Copy every entry verbatim and skip the pictures.

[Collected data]
====

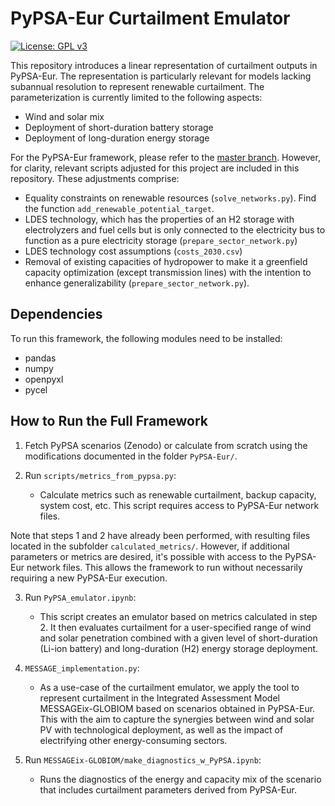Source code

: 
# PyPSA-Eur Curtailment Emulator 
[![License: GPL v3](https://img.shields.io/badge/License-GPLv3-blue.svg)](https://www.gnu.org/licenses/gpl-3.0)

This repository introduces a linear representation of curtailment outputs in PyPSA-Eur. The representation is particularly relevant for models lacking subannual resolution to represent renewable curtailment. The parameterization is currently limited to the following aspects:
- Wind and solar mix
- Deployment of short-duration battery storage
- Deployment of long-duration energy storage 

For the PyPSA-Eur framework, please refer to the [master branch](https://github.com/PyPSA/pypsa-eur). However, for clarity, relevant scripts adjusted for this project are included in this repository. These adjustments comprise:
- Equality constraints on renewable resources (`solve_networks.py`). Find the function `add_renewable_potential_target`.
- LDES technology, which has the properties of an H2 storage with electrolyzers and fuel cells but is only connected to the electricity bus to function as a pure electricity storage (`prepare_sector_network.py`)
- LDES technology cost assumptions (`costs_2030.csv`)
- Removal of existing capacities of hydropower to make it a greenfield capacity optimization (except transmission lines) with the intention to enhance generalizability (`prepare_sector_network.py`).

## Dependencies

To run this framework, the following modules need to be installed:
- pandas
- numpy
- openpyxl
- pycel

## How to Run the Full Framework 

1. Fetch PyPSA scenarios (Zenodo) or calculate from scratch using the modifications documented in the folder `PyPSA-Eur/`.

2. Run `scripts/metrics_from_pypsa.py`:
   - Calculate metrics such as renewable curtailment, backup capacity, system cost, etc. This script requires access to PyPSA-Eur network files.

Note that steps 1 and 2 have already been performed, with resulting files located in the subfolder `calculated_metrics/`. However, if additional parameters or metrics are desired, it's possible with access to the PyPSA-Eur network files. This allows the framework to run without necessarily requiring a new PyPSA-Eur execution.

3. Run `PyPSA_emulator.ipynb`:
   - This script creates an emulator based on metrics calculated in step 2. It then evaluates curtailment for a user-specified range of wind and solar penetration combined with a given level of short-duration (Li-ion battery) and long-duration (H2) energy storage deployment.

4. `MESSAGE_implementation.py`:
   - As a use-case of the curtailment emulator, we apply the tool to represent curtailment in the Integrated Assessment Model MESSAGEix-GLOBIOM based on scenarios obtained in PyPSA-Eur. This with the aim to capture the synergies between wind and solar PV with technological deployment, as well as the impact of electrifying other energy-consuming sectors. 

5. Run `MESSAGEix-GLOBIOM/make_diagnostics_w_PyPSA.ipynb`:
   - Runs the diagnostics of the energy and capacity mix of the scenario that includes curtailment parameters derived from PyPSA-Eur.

====

ANSWER:
Source code

: 
# PyPSA-Eur Curtailment Emulator 
[![License: GPL v3](https://img.shields.io/badge/License-GPLv3-blue.svg)](https://www.gnu.org/licenses/gpl-3.0)

This repository introduces a linear representation of curtailment outputs in PyPSA-Eur. The representation is particularly relevant for models lacking subannual resolution to represent renewable curtailment. The parameterization is currently limited to the following aspects:
- Wind and solar mix
- Deployment of short-duration battery storage
- Deployment of long-duration energy storage 

For the PyPSA-Eur framework, please refer to the [master branch](https://github.com/PyPSA/pypsa-eur). However, for clarity, relevant scripts adjusted for this project are included in this repository. These adjustments comprise:
- Equality constraints on renewable resources (`solve_networks.py`). Find the function `add_renewable_potential_target`.
- LDES technology, which has the properties of an H2 storage with electrolyzers and fuel cells but is only connected to the electricity bus to function as a pure electricity storage (`prepare_sector_network.py`)
- LDES technology cost assumptions (`costs_2030.csv`)
- Removal of existing capacities of hydropower to make it a greenfield capacity optimization (except transmission lines) with the intention to enhance generalizability (`prepare_sector_network.py`).

## Dependencies

To run this framework, the following modules need to be installed:
- pandas
- numpy
- openpyxl
- pycel

## How to Run the Full Framework 

1. Fetch PyPSA scenarios (Zenodo) or calculate from scratch using the modifications documented in the folder `PyPSA-Eur/`.

2. Run `scripts/metrics_from_pypsa.py`:
   - Calculate metrics such as renewable curtailment, backup capacity, system cost, etc. This script requires access to PyPSA-Eur network files.

Note that steps 1 and 2 have already been performed, with resulting files located in the subfolder `calculated_metrics/`. However, if additional parameters or metrics are desired, it's possible with access to the PyPSA-Eur network files. This allows the framework to run without necessarily requiring a new PyPSA-Eur execution.

3. Run `PyPSA_emulator.ipynb`:
   - This script creates an emulator based on metrics calculated in step 2. It then evaluates curtailment for a user-specified range of wind and solar penetration combined with a given level of short-duration (Li-ion battery) and long-duration (H2) energy storage deployment.

4. `MESSAGE_implementation.py`:
   - As a use-case of the curtailment emulator, we apply the tool to represent curtailment in the Integrated Assessment Model MESSAGEix-GLOBIOM based on scenarios obtained in PyPSA-Eur. This with the aim to capture the synergies between wind and solar PV with technological deployment, as well as the impact of electrifying other energy-consuming sectors. 

5. Run `MESSAGEix-GLOBIOM/make_diagnostics_w_PyPSA.ipynb`:
   - Runs the diagnostics of the energy and capacity mix of the scenario that includes curtailment parameters derived from PyPSA-Eur.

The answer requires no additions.